Work task: Please retype every entry as written, and keep the pictures out.

[Saved entries]
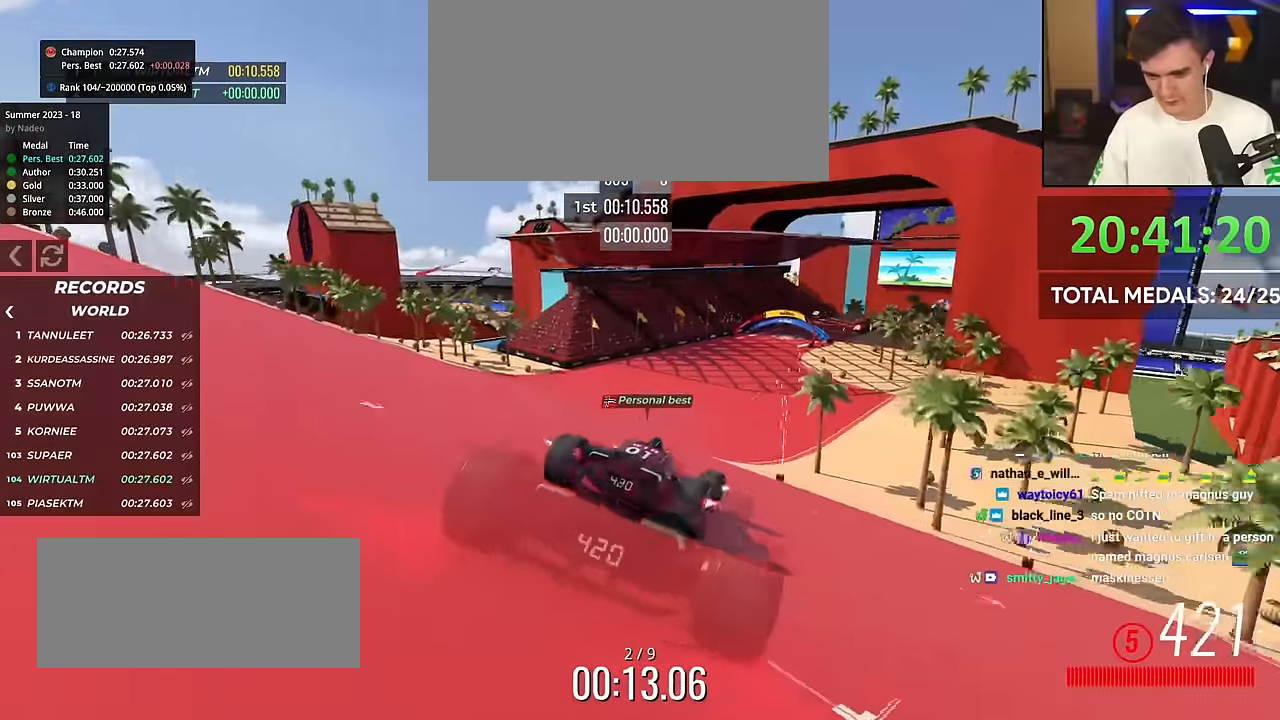
{"keys": ["up"], "events": [[300, "right", "down"], [467, "right", "up"]]}
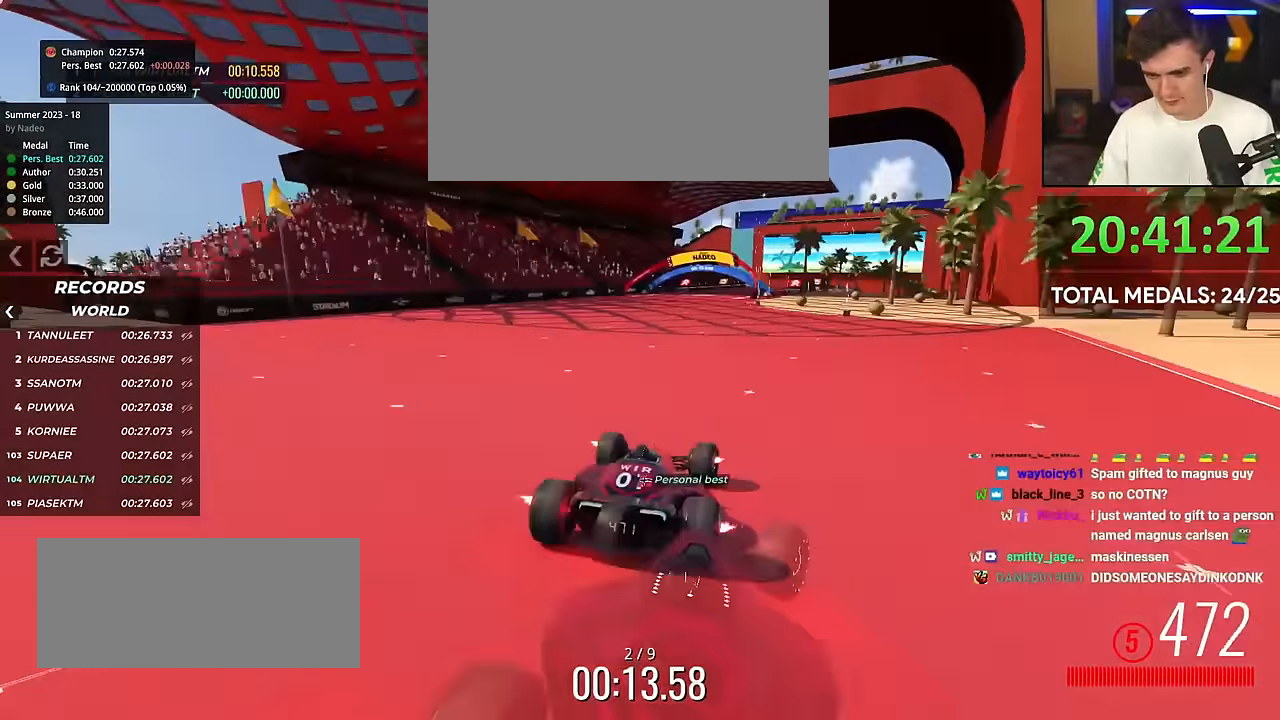
{"keys": ["up"], "events": [[66, "right", "down"], [216, "right", "up"]]}
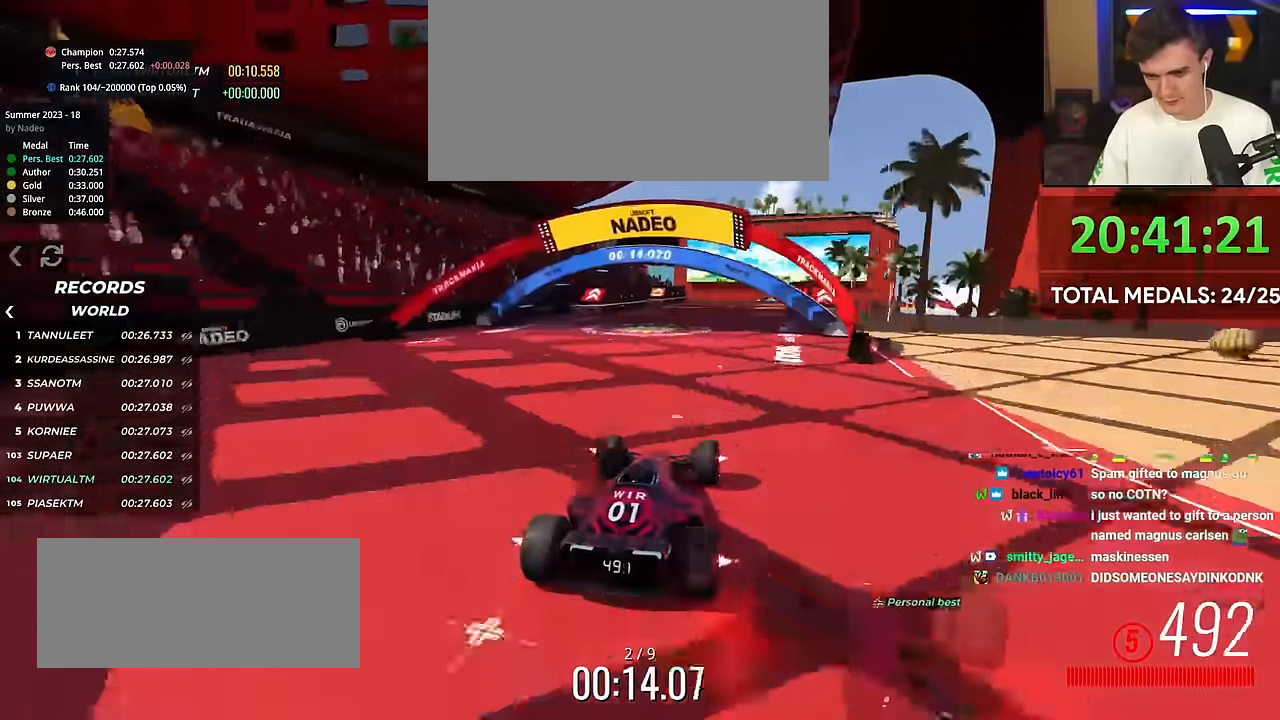
{"keys": ["right", "up"], "events": [[50, "right", "down"], [134, "right", "up"], [167, "right", "down"], [317, "right", "up"], [417, "right", "down"]]}
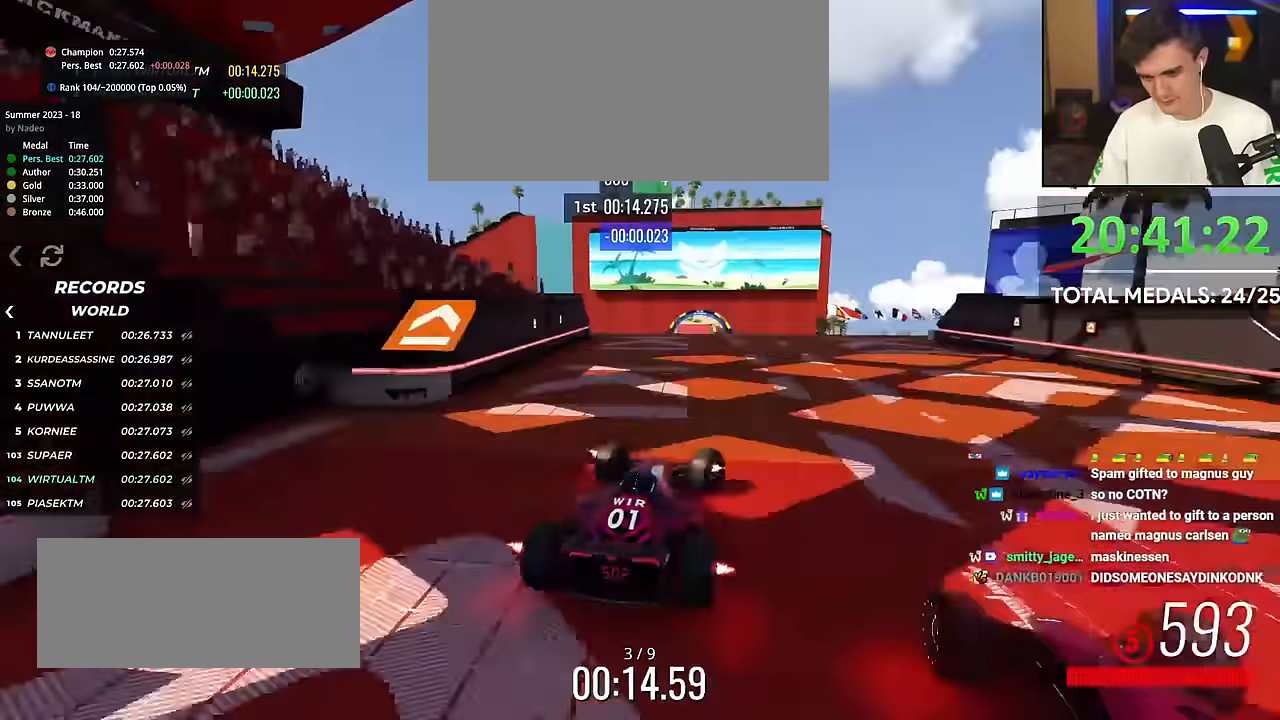
{"keys": ["left", "up"], "events": [[50, "left", "down"], [50, "right", "up"]]}
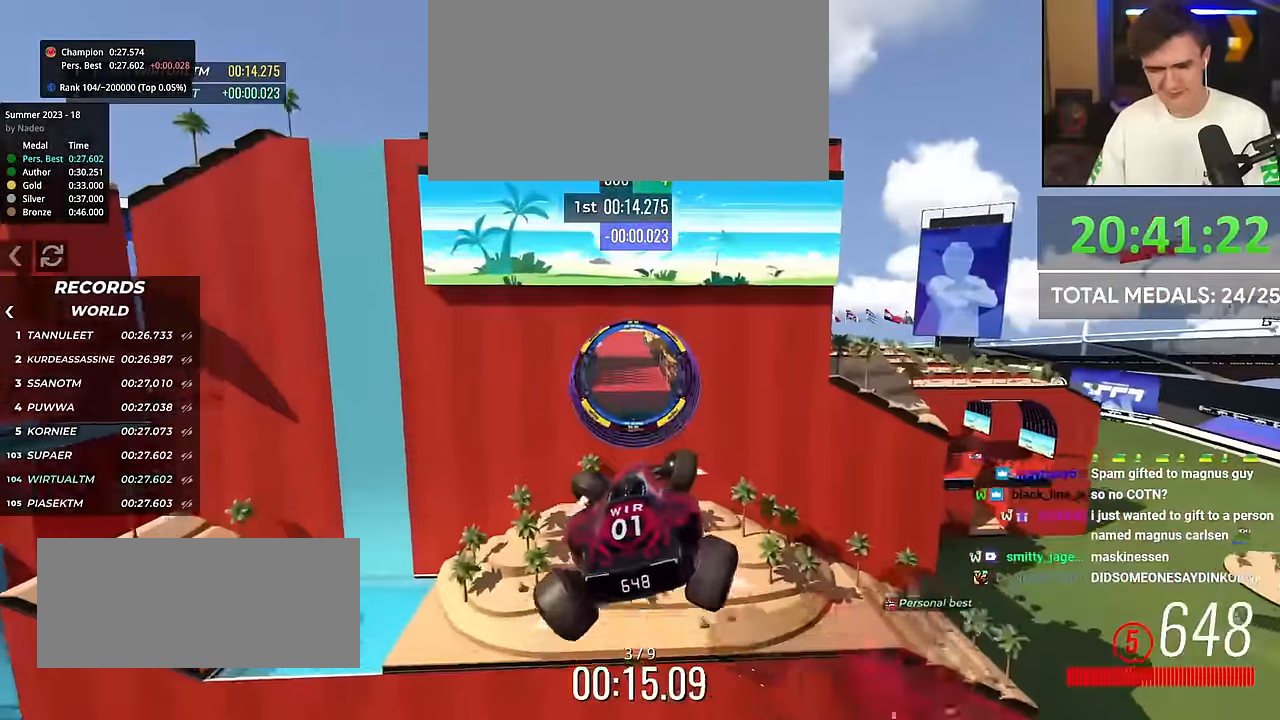
{"keys": ["left", "up"], "events": []}
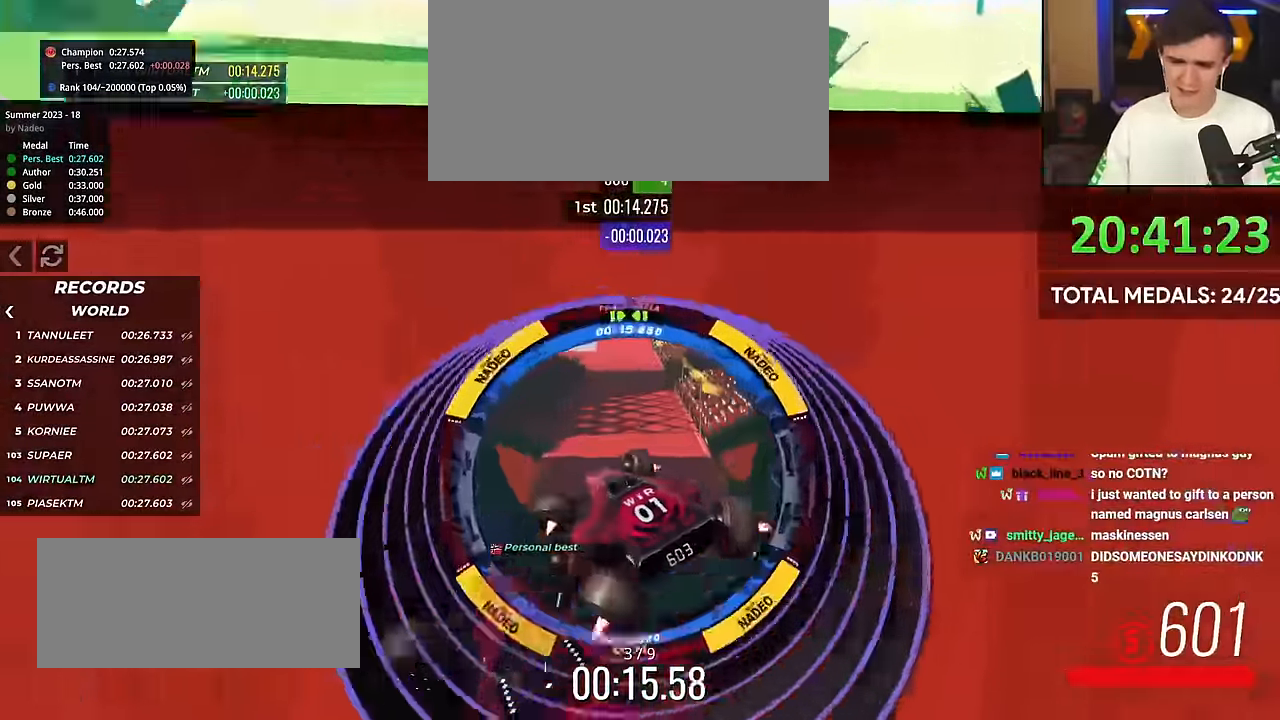
{"keys": ["left", "up"], "events": []}
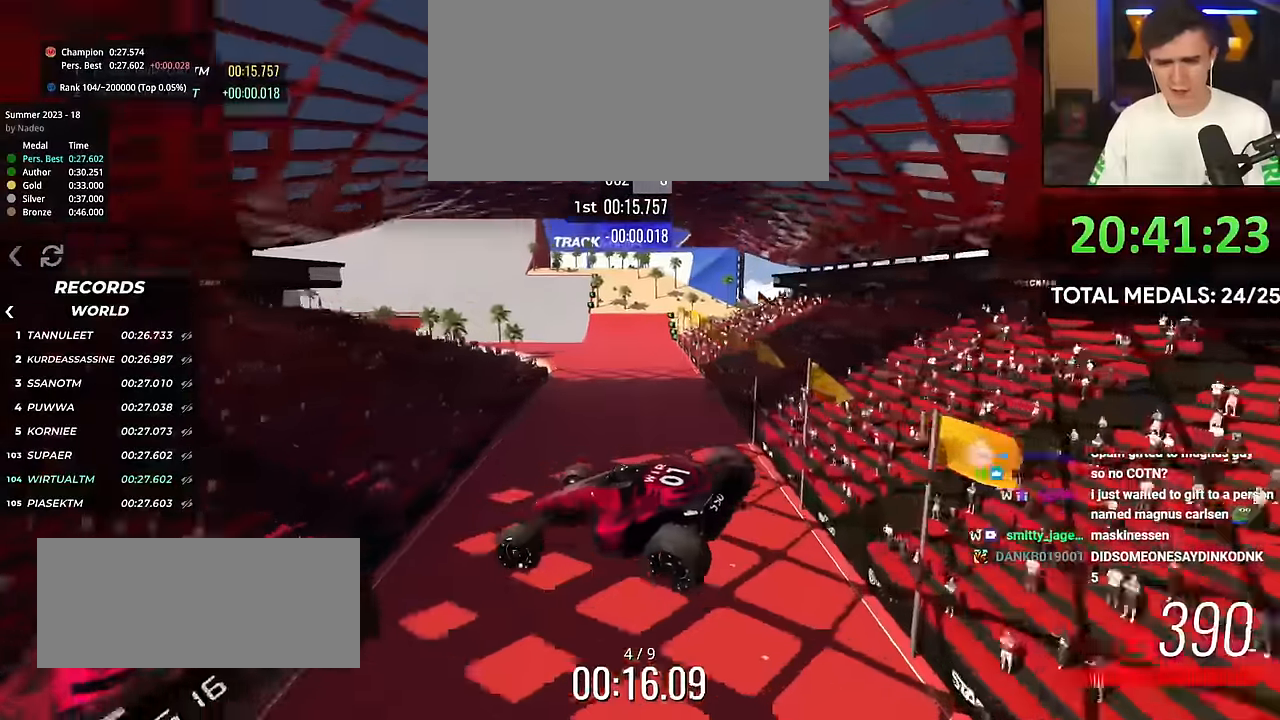
{"keys": ["brake", "left", "up"], "events": [[284, "brake", "down"]]}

Task solution:
{"keys": ["up"], "events": [[300, "right", "down"], [467, "right", "up"]]}
{"keys": ["up"], "events": [[66, "right", "down"], [216, "right", "up"]]}
{"keys": ["right", "up"], "events": [[50, "right", "down"], [134, "right", "up"], [167, "right", "down"], [317, "right", "up"], [417, "right", "down"]]}
{"keys": ["left", "up"], "events": [[50, "left", "down"], [50, "right", "up"]]}
{"keys": ["left", "up"], "events": []}
{"keys": ["left", "up"], "events": []}
{"keys": ["brake", "left", "up"], "events": [[284, "brake", "down"]]}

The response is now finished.